The announcement explained how ORES thinks, writing, “The system works by training models against edit- and article-quality assessments made by Wikipedians and generating automated scores for every single edit and article.”
One quality control tool, Ra Un, can let curious readers check this out live. It’s listing new edits in real time, by running them through ORES. It flagged this edit, which appears to attempt to insert Tupac Shakur into the band Digital Underground’s page on Portuguese Wikipedia.
That looks like trolling. Trolling is usually easy to spot.
The motivation for Mr. Halfaker and the Wikimedia Foundation wasn’t too smack contributors on the wrist for getting things wrong. “I think we who engineer tools for social communities, have a responsibility to the communities we are working with to empower them,” Mr. Halfaker said. After all, Wikipedia already has three AI systems working well on the site’s quality control, Huggle, STiki and ClueBot NG.
“I don’t want to build the next quality control tool. What I’d rather do is give people the signal and let them work with it,“ Mr. Halfaker said.

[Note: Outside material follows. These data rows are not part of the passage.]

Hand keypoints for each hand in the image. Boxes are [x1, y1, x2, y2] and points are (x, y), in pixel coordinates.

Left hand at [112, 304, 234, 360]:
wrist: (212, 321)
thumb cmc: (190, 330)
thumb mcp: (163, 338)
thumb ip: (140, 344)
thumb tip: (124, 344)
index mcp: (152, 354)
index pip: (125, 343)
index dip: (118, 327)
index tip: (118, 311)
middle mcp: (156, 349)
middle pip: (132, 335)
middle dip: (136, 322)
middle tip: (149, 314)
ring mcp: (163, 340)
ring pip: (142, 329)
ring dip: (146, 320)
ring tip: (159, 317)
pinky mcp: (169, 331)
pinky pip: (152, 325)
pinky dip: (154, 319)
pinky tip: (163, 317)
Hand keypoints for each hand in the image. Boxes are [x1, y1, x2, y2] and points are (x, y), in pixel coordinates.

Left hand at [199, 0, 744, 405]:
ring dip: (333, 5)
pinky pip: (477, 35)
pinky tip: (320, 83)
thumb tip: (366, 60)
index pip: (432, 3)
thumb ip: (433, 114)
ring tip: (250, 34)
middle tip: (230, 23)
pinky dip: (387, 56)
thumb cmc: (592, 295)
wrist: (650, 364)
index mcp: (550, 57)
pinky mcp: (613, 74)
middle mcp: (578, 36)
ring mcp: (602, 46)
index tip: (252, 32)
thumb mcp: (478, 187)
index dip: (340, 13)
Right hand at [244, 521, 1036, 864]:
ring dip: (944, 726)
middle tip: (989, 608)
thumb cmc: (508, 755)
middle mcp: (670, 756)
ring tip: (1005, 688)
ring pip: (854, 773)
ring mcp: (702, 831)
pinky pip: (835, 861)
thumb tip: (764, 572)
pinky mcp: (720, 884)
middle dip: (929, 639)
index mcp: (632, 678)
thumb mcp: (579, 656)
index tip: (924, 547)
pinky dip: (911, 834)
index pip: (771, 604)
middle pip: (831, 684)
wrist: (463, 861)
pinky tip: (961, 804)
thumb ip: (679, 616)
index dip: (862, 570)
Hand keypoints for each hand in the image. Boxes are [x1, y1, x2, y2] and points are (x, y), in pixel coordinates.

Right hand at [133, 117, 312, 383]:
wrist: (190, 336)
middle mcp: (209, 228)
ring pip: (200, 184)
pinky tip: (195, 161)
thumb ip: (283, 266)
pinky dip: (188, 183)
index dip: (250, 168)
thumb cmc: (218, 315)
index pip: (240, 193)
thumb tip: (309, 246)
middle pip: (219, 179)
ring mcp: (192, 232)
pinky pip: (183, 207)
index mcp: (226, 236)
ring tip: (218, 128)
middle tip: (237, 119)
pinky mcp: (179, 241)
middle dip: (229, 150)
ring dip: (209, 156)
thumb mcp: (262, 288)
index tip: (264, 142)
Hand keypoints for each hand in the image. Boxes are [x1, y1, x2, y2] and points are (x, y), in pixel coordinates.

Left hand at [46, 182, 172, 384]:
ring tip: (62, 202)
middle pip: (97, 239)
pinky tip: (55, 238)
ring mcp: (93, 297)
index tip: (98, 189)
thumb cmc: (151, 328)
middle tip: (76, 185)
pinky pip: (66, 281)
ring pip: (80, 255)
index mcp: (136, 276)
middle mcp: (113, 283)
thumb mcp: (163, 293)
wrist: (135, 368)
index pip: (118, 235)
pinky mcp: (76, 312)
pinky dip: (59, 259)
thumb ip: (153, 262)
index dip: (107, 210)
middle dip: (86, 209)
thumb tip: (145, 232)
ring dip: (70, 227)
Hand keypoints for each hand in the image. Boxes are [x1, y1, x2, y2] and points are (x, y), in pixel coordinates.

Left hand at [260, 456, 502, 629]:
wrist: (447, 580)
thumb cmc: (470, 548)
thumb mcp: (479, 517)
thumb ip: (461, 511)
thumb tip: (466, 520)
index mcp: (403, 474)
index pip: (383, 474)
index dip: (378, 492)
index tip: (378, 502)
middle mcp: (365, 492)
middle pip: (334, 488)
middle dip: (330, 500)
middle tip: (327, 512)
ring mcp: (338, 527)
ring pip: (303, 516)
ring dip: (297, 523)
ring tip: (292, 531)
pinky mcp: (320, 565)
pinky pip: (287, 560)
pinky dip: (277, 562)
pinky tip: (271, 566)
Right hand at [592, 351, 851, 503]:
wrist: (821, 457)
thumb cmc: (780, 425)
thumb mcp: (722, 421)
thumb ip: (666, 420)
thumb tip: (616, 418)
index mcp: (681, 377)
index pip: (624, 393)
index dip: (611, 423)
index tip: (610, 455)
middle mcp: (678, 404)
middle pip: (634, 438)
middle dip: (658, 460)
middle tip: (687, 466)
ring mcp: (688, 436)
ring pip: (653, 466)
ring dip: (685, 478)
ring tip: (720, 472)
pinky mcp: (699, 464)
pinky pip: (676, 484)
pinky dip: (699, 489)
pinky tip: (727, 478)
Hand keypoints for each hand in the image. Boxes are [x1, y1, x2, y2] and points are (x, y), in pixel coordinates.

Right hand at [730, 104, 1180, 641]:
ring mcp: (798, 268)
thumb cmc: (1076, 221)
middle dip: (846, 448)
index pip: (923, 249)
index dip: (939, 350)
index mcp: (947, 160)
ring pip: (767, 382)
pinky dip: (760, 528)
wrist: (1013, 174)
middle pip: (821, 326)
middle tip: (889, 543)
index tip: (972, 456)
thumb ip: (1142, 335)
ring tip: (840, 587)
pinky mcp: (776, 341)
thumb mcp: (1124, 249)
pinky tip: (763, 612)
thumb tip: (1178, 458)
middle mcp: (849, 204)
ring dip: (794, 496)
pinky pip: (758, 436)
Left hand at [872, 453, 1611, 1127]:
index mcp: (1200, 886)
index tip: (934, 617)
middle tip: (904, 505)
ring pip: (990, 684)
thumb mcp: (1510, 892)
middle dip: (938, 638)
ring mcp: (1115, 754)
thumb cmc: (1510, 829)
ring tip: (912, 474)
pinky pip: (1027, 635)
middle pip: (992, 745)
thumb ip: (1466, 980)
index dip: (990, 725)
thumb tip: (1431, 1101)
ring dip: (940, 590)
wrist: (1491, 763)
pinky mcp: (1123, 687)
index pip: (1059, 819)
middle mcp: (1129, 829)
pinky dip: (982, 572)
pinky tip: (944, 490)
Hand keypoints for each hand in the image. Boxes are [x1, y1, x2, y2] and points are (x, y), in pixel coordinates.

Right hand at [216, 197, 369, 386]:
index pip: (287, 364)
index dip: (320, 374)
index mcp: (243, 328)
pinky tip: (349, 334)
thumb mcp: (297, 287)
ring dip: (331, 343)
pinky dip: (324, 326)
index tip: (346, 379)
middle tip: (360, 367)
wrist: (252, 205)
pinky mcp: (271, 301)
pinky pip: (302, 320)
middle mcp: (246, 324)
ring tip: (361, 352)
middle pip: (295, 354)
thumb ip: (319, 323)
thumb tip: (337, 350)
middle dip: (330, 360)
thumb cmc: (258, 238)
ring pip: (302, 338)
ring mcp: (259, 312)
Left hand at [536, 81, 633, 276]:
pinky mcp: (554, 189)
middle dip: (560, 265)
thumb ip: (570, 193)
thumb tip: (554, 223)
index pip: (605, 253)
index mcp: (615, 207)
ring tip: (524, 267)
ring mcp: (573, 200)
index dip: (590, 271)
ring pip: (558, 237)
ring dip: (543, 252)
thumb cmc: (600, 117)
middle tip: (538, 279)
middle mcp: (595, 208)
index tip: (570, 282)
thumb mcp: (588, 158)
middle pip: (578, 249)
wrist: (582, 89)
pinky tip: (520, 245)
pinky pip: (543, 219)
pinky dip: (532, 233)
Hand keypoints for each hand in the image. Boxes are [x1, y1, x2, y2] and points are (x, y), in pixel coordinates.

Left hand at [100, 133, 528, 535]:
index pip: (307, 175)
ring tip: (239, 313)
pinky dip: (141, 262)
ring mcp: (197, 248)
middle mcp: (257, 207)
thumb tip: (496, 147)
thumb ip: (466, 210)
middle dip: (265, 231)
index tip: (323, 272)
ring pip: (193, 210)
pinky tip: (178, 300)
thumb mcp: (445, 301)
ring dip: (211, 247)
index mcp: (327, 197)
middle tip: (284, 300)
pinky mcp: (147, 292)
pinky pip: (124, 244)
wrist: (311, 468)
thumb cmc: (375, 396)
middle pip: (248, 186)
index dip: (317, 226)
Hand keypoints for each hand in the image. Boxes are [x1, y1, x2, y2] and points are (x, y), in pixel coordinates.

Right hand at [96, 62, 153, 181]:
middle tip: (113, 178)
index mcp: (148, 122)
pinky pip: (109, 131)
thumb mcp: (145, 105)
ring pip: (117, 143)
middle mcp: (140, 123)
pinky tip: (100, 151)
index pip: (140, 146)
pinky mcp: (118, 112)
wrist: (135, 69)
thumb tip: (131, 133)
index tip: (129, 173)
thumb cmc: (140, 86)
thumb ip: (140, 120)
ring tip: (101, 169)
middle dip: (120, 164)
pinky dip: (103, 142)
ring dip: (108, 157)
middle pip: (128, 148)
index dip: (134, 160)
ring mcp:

The artificial intelligence essentially works on two axes. It gives edits two scores: first, the likelihood that it’s a damaging edit, and, second, the odds that it was an edit made in good faith or not. If contributors make bad edits in good faith, the hope is that someone more experienced in the community will reach out to them to help them understand the mistake.
“If you have a sequence of bad scores, then you’re a probably a vandal,” Mr. Halfaker said. “If you have a sequence of good scores with a couple of bad ones, you’re probably a good faith contributor.”
Here’s an example:
When writing about a living person, the guidelines say that every fact should come from a reliable source, with a reference. A new contributor might know a lot about Jay-Z, for example, but not so much about the best practices on Wikipedia. So, they might add a fact to Jay-Z’s page that they are relatively confident to be true, without adding a citation.
Even if it’s something innocuous, it’s important that Wikipedia backs up everything it reports about living people.
Right now, it’s likely that a contributor’s uncited contribution would get reverted, perhaps with a curt message about the need for citations, generated by some sort of automated system. It could be discouraging enough that the new contributor doesn’t contribute anymore. And that’s a problem. Wikipedia is running lower and lower on contributors and editors.
In fact, it was Mr. Halfaker whose study documented the decline, argued that algorithmic quality control contributed to that decline. Now, an employee of the organization, he’s looking to make it possible for automated quality control to work better for everyone.
“This is really a hypothesis,” Mr. Halfaker said. That is, that quality control will improve when edit evaluation is giving an API.
Right now, a lot of quality control happens on a very macro scale. There are volunteers who devote most of their time on Wikipedia just checking the latest edits, in whatever subject is coming up. ORES could make it possible, for example, for particular communities to make an edit checking feed specific to their subject matter. So media contributors could review media edits and New England public transit contributors could review edits on related transit articles.
ORES is currently live, to some degree on 12 languages of Wikipedia, as well as Wikidata. It’s only functional across all features on English Wikipedia, for now. It will roll out to more languages and Wikimedia projects with time, and it will take on more kinds of tasks, as the AI develops.